O sayfanın ağırlıklı bölümünü de ‘sağlık’ oluşturuyor. Zaten de öyle olmalı, öyle olmak zorunda. Çünkü bu son salgınla çok net ve açık olarak anladık ki sağlık olmayınca gerisi tamamen teferruattan ibaret.
İşte bu nedenle bugün ilk adımlarımızı atacağımız yeni normale yolculuk süreci, sadece önümüzdeki yaz ayları için değil, sonbahar ve kış dönemi için de çok ama çok önemli ayrıntılar içeriyor. Rehavete kapılmamamız, teyakkuz halini -abartmadan- ısrarla sürdürmemiz, özellikle de ‘maske+mesafe’ ikilisinden hiçbir koşulda vazgeçmememiz gerekiyor.
Yolumuz açık, içimiz ferah, dikkat ve konsantrasyonumuz bol olsun.
Başlangıçtaki doğru önlemleri görüp Bilim Kurulu’nun da, Sağlık Bakanımızın da süreci doğru, hızlı ve etkili yönettiğini düşünenlerdenim. Bu nedenle de alınan kararları yürekten destekledim, desteklemeye devam edeceğim.
Kolay değil, halkımızın neredeyse tamamını ve sağlık ordumuzu aynı anda ikna ederek süreci mükemmel yönettiler. Ama ne var ki bir an önce harekete geçilmesi gereken bir konuyu yeniden gündeme getirmek isterim: Eğer yeni vaka sayılarını daha kısa zamanda azaltmayı, 1000’li rakamları devirip 500’lü rakamların altına inmeyi istiyorsak, ‘sessiz/hayalet taşıyıcılar’ı hızla belirlememiz ve izole etmemiz lazım.

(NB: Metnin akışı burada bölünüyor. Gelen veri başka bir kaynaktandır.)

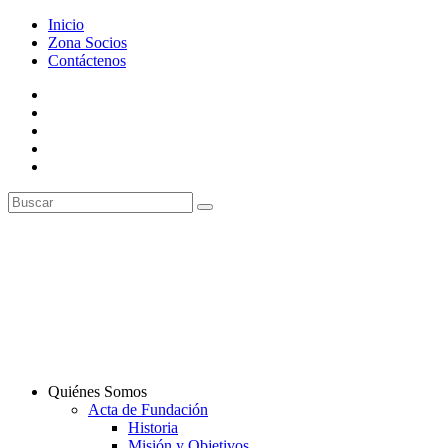
Inicio
Zona Socios
Contáctenos
Quiénes Somos
Acta de Fundación
Historia
Misión y Objetivos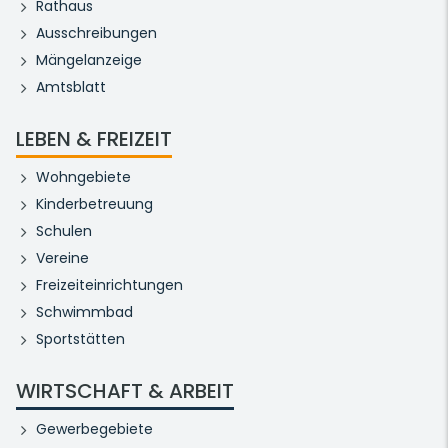
Rathaus
Ausschreibungen
Mängelanzeige
Amtsblatt
LEBEN & FREIZEIT
Wohngebiete
Kinderbetreuung
Schulen
Vereine
Freizeiteinrichtungen
Schwimmbad
Sportstätten
WIRTSCHAFT & ARBEIT
Gewerbegebiete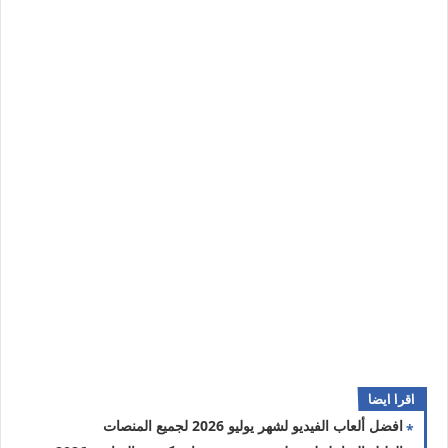
اقرا ايضا
افضل ألعاب الفيديو لشهر يوليو 2026 لجميع المنصات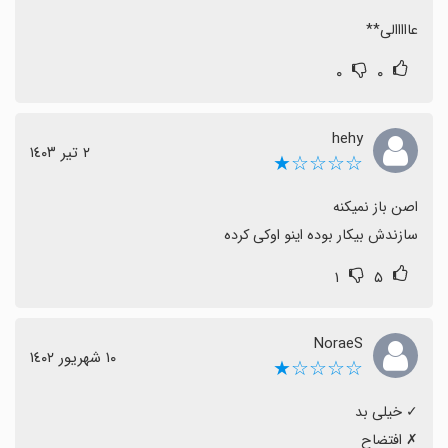
عااااالی**
۰
۰
hehy
٢ تیر ١٤٠٣
☆☆☆☆★
سازندش بیکار بوده اینو اوکی کرده
۱
۵
NoraeS
١٠ شهریور ١٤٠٢
☆☆☆☆★
‏✗ افتضاح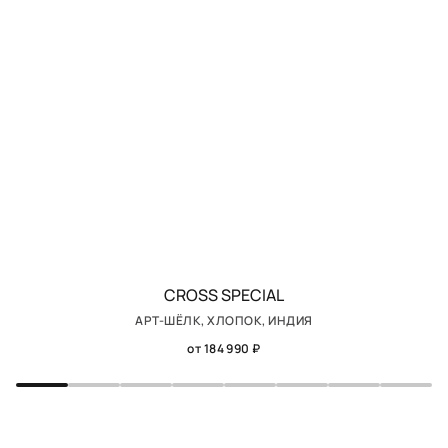
CROSS SPEСIAL
АРТ-ШЁЛК, ХЛОПОК, ИНДИЯ
от 184 990 ₽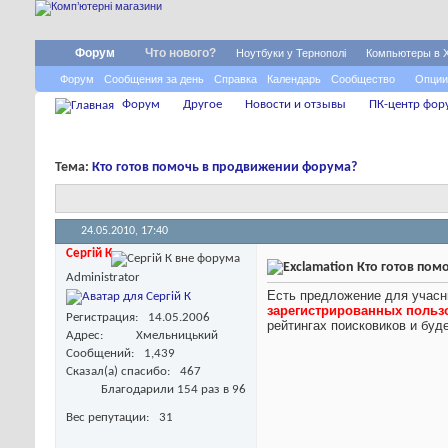
Форум
Что нового?
Ноутбуки у Тернополі
Компьютеры в 
Форум
Сообщения за день
Справка
Календарь
Сообщество
Опции
Форум
Другое
Новости и отзывы
ПК-центр фор
Тема:
Кто готов помочь в продвижении форума?
24.05.2010,
17:40
Сергій К
Кто готов пом
Administrator
Есть предложение для учасн
зарегистрированных польз
Регистрация
14.05.2006
рейтингах поисковиков и буд
Адрес
Хмельницький
Сообщений
1,439
Сказал(а) спасибо
467
Благодарили 154 раз в 96
Вес репутации
31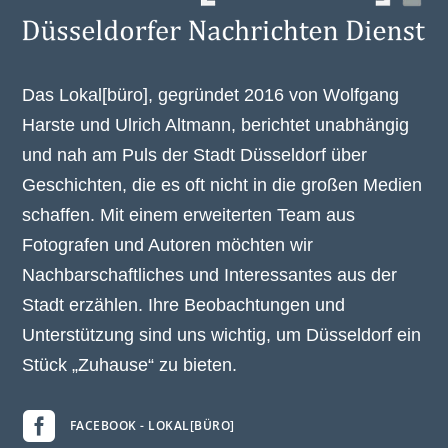
Das Lokal[büro], gegründet 2016 von Wolfgang
Harste und Ulrich Altmann, berichtet unabhängig
und nah am Puls der Stadt Düsseldorf über
Geschichten, die es oft nicht in die großen Medien
schaffen. Mit einem erweiterten Team aus
Fotografen und Autoren möchten wir
Nachbarschaftliches und Interessantes aus der
Stadt erzählen. Ihre Beobachtungen und
Unterstützung sind uns wichtig, um Düsseldorf ein
Stück „Zuhause“ zu bieten.

FACEBOOK - LOKAL[BÜRO]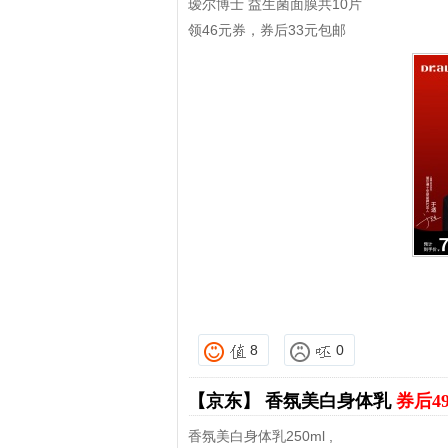
瑷尔博士 益生菌面膜共10片
领46元券，券后33元包邮
8
0
【京东】
香氛美白身体乳
券后4
香氛美白身体乳250ml ,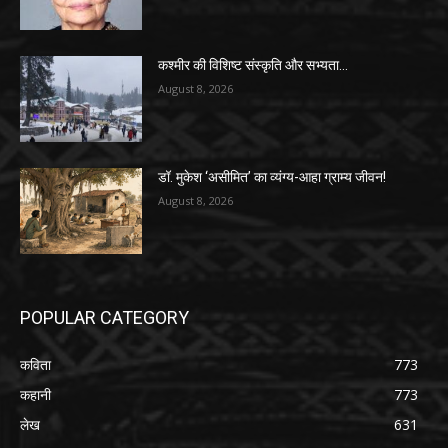
कश्मीर की विशिष्ट संस्कृति और सभ्यता…
August 8, 2026
डॉ. मुकेश ‘असीमित’ का व्यंग्य-आहा ग्राम्य जीवन!
August 8, 2026
POPULAR CATEGORY
कविता
773
कहानी
773
लेख
631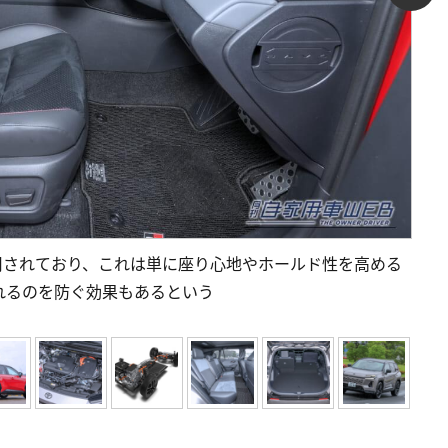
採用されており、これは単に座り心地やホールド性を高める
れるのを防ぐ効果もあるという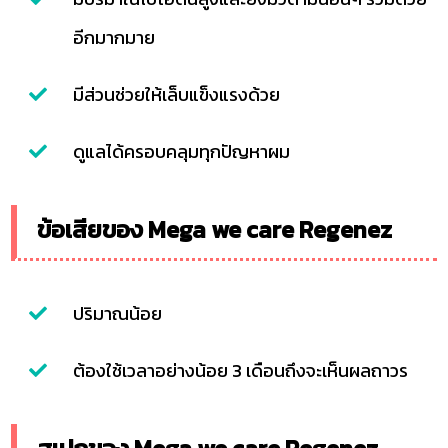
อีกมากมาย
มีส่วนช่วยให้เล็บแข็งแรงด้วย
ดูแลได้ครอบคลุมทุกปัญหาผม
ข้อเสียของ Mega we care Regenez
ปริมาณน้อย
ต้องใช้เวลาอย่างน้อย 3 เดือนถึงจะเห็นผลถาวร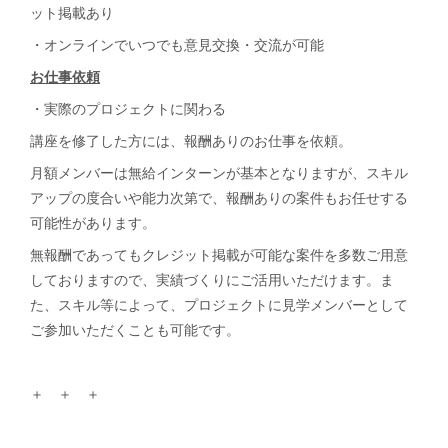
ット掲載あり
・オンラインでいつでも意見交換・交流が可能
お仕事依頼
・実際のプロジェクトに関わる
講座を修了した方には、報酬ありのお仕事を依頼。
月額メンバーは無給インターンが基本となりますが、スキル
アップの度合いや能力次第で、報酬ありの案件もお任せする
可能性があります。
無報酬であってもクレジット掲載が可能な案件を多数ご用意
しておりますので、実績づくりにご活用いただけます。ま
た、スキル等によって、プロジェクトに見学メンバーとして
ご参加いただくことも可能です。
＋ ＋ ＋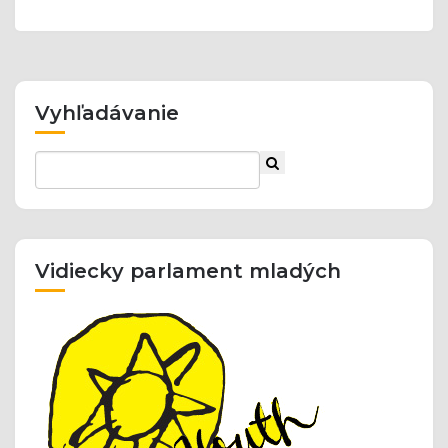
Vyhľadávanie
Vidiecky parlament mladých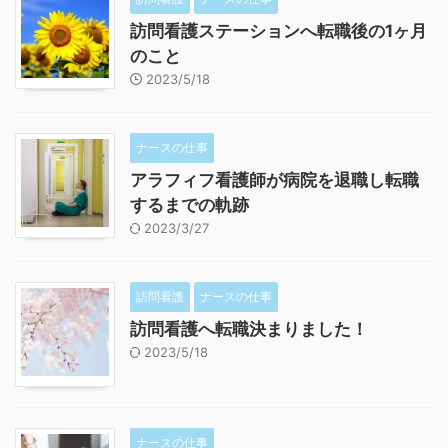
訪問看護ステーションへ転職後の1ヶ月
のこと
2023/5/18
ナースの仕事
アラフィフ看護師が病院を退職し転職
するまでの軌跡
2023/3/27
訪問看護
ナースの仕事
訪問看護へ転職決まりました！
2023/5/18
ナースの仕事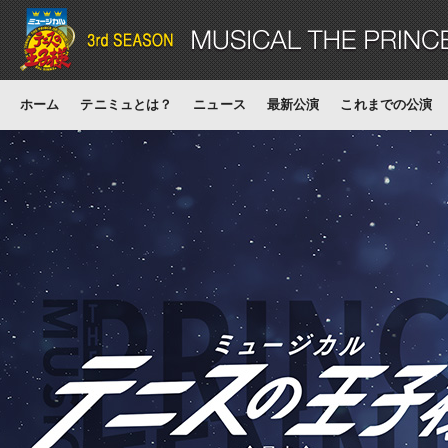
ホーム
テニミュとは？
ニュース
最新公演
これまでの公演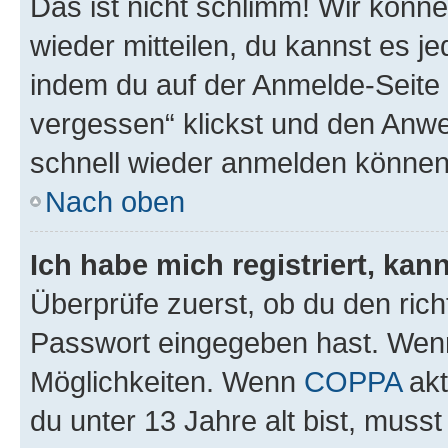
Das ist nicht schlimm! Wir könne
wieder mitteilen, du kannst es 
indem du auf der Anmelde-Seite
vergessen“ klickst und den Anwei
schnell wieder anmelden können
Nach oben
Ich habe mich registriert, ka
Überprüfe zuerst, ob du den ric
Passwort eingegeben hast. Wenn
Möglichkeiten. Wenn
COPPA
akt
du unter 13 Jahre alt bist, musst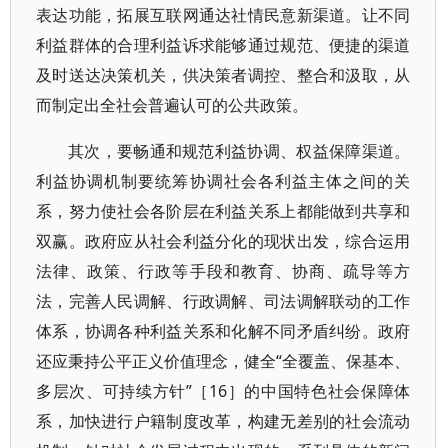
表达功能，拓展互联网通达社情民意新渠道。让不同
利益群体的合理利益诉求能够通过规范、便捷的渠道
及时送达决策机关，供决策者调控、整合和汲取，从
而制定出全社会普遍认可的公共政策。
其次，要畅通和规范利益协调、权益保障渠道。
利益协调机制要统筹协调社会各利益主体之间的关
系，努力使社会各阶层在利益关系上都能做到共享和
双赢。政府应从社会利益分化的现状出发，综合运用
法律、政策、行政等手段和教育、协商、疏导等方
法，完善人民调解、行政调解、司法调解联动的工作
体系，协调各种利益关系和化解不同矛盾纠纷。政府
还应秉持公平正义价值理念，健全“全覆盖、保基本、
多层次、可持续方针”［16］的中国特色社会保障体
系，加快进行户籍制度改革，构建无差别的社会流动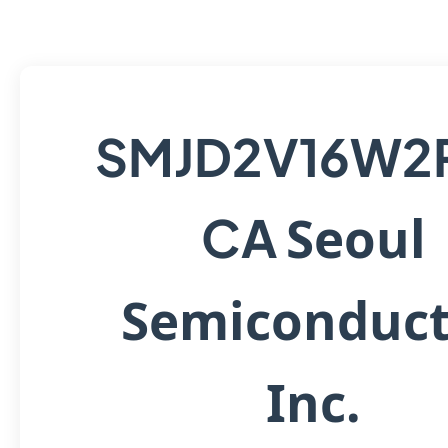
SMJD2V16W2
Seoul
CA
Semiconduct
Inc.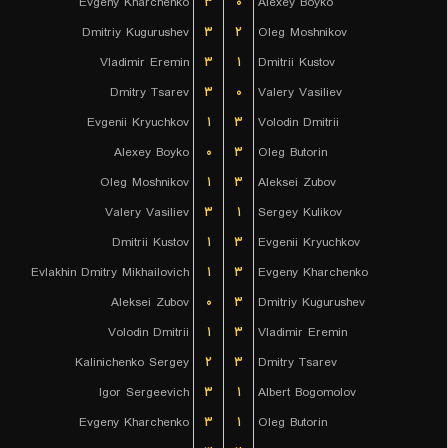
Evgeny Kharchenko
۳
۰
Alexey Boyko
Dmitriy Kugurushev
۳
۲
Oleg Moshnikov
Vladimir Eremin
۳
۱
Dmitrii Kustov
Dmitry Tsarev
۳
۰
Valery Vasiliev
Evgenii Kryuchkov
۱
۳
Volodin Dmitrii
Alexey Boyko
۰
۳
Oleg Butorin
Oleg Moshnikov
۱
۳
Aleksei Zubov
Valery Vasiliev
۳
۱
Sergey Kulikov
Dmitrii Kustov
۱
۳
Evgenii Kryuchkov
Evlakhin Dmitry Mikhailovich
۱
۳
Evgeny Kharchenko
Aleksei Zubov
۰
۳
Dmitriy Kugurushev
Volodin Dmitrii
۱
۳
Vladimir Eremin
Kalinichenko Sergey
۲
۳
Dmitry Tsarev
Igor Sergeevich
۳
۱
Albert Bogomolov
Evgeny Kharchenko
۳
۱
Oleg Butorin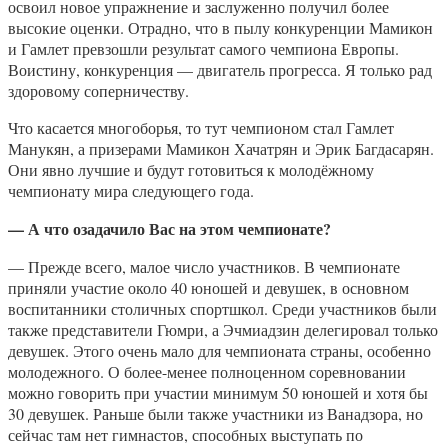
освоил новое упражнение и заслуженно получил более
высокие оценки. Отрадно, что в пылу конкуренции Мамикон
и Гамлет превзошли результат самого чемпиона Европы.
Воистину, конкуренция — двигатель прогресса. Я только рад
здоровому соперничеству.
Что касается многоборья, то тут чемпионом стал Гамлет
Манукян, а призерами Мамикон Хачатрян и Эрик Багдасарян.
Они явно лучшие и будут готовиться к молодёжному
чемпионату мира следующего года.
— А что озадачило Вас на этом чемпионате?
— Прежде всего, малое число участников. В чемпионате
приняли участие около 40 юношей и девушек, в основном
воспитанники столичных спортшкол. Среди участников были
также представители Гюмри, а Эчмиадзин делегировал только
девушек. Этого очень мало для чемпионата страны, особенно
молодежного. О более-менее полноценном соревновании
можно говорить при участии минимум 50 юношей и хотя бы
30 девушек. Раньше были также участники из Ванадзора, но
сейчас там нет гимнастов, способных выступать по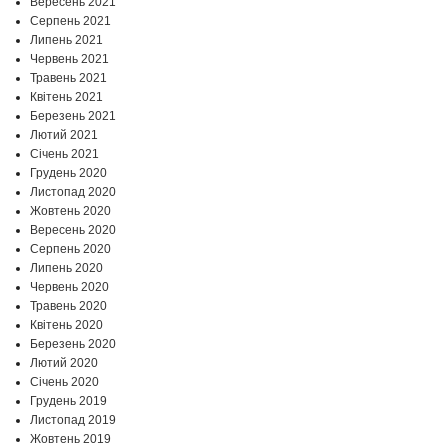
Вересень 2021
Серпень 2021
Липень 2021
Червень 2021
Травень 2021
Квітень 2021
Березень 2021
Лютий 2021
Січень 2021
Грудень 2020
Листопад 2020
Жовтень 2020
Вересень 2020
Серпень 2020
Липень 2020
Червень 2020
Травень 2020
Квітень 2020
Березень 2020
Лютий 2020
Січень 2020
Грудень 2019
Листопад 2019
Жовтень 2019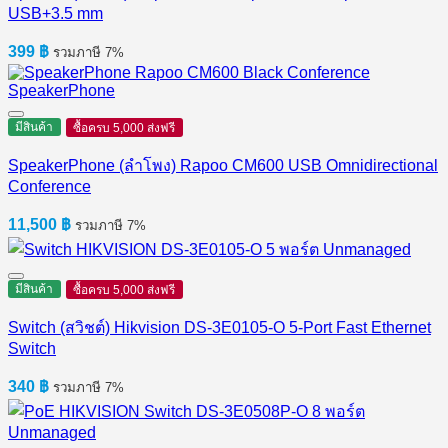
USB+3.5 mm
399
฿
รวมภาษี 7%
มีสินค้า
ซื้อครบ 5,000 ส่งฟรี
SpeakerPhone (ลำโพง) Rapoo CM600 USB Omnidirectional
Conference
11,500
฿
รวมภาษี 7%
มีสินค้า
ซื้อครบ 5,000 ส่งฟรี
Switch (สวิชต์) Hikvision DS-3E0105-O 5-Port Fast Ethernet
Switch
340
฿
รวมภาษี 7%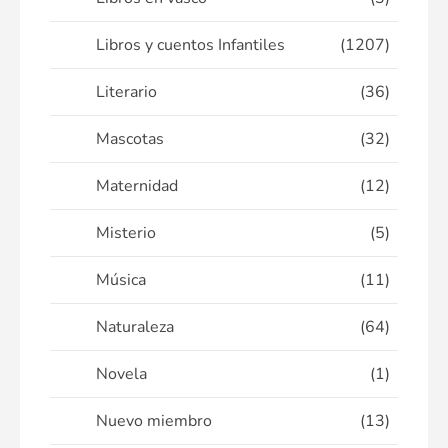
Libros y cuentos Infantiles
(1207)
Literario
(36)
Mascotas
(32)
Maternidad
(12)
Misterio
(5)
Música
(11)
Naturaleza
(64)
Novela
(1)
Nuevo miembro
(13)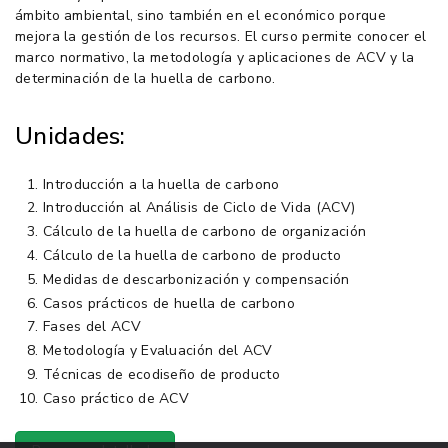
ámbito ambiental, sino también en el económico porque
mejora la gestión de los recursos. El curso permite conocer el
marco normativo, la metodología y aplicaciones de ACV y la
determinación de la huella de carbono.
Unidades:
Introducción a la huella de carbono
Introducción al Análisis de Ciclo de Vida (ACV)
Cálculo de la huella de carbono de organización
Cálculo de la huella de carbono de producto
Medidas de descarbonización y compensación
Casos prácticos de huella de carbono
Fases del ACV
Metodología y Evaluación del ACV
Técnicas de ecodiseño de producto
Caso práctico de ACV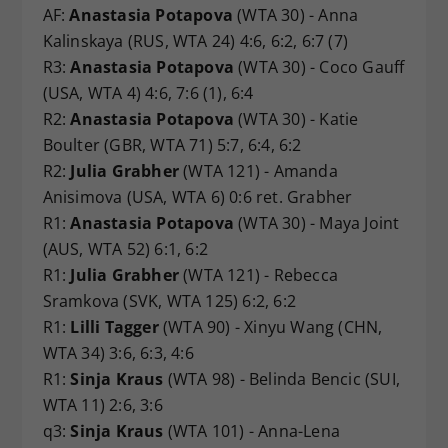
AF:
Anastasia Potapova
(WTA 30) - Anna
Kalinskaya (RUS, WTA 24) 4:6, 6:2, 6:7 (7)
R3:
Anastasia Potapova
(WTA 30) - Coco Gauff
(USA, WTA 4) 4:6, 7:6 (1), 6:4
R2:
Anastasia Potapova
(WTA 30) - Katie
Boulter (GBR, WTA 71) 5:7, 6:4, 6:2
R2:
Julia Grabher
(WTA 121) - Amanda
Anisimova (USA, WTA 6) 0:6 ret. Grabher
R1:
Anastasia Potapova
(WTA 30) - Maya Joint
(AUS, WTA 52) 6:1, 6:2
R1:
Julia Grabher
(WTA 121) - Rebecca
Sramkova (SVK, WTA 125) 6:2, 6:2
R1:
Lilli Tagger
(WTA 90) - Xinyu Wang (CHN,
WTA 34) 3:6, 6:3, 4:6
R1:
Sinja Kraus
(WTA 98) - Belinda Bencic (SUI,
WTA 11) 2:6, 3:6
q3:
Sinja Kraus
(WTA 101) - Anna-Lena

Bunun yolu da daha çok ‘PCR testi’ yapmaktan geçiyor. Ne var ki bir ara 50 binli rakamları zorlayan günlük test sayımız, artacağı yerde giderek azalıyor. Son günlerde sürekli neredeyse 30 bin rakamının altında.
Kanaatimce test protokollerinin bir an önce değiştirilmesi, test planlamalarında yeni bir aşamaya geçilmesi lazım.
Nedeni, ünlü tıp dergisi The Lancet’te yayımlanan bir çalışma idi. Bu tartışmalar sürerken, iki gün evvel El Salvador Devlet Başkanı Nayip Bukele de tartışmaya katıldı ve “Hidroksiklorokini ben de koruyucu amaçla kullanıyorum” dedi. El Salvador Başkanı Bukele, ayrıca aynı ilacı Trump dahil pek çok liderin de ‘koruyucu amaçla’ kullandığını ileri sürdü.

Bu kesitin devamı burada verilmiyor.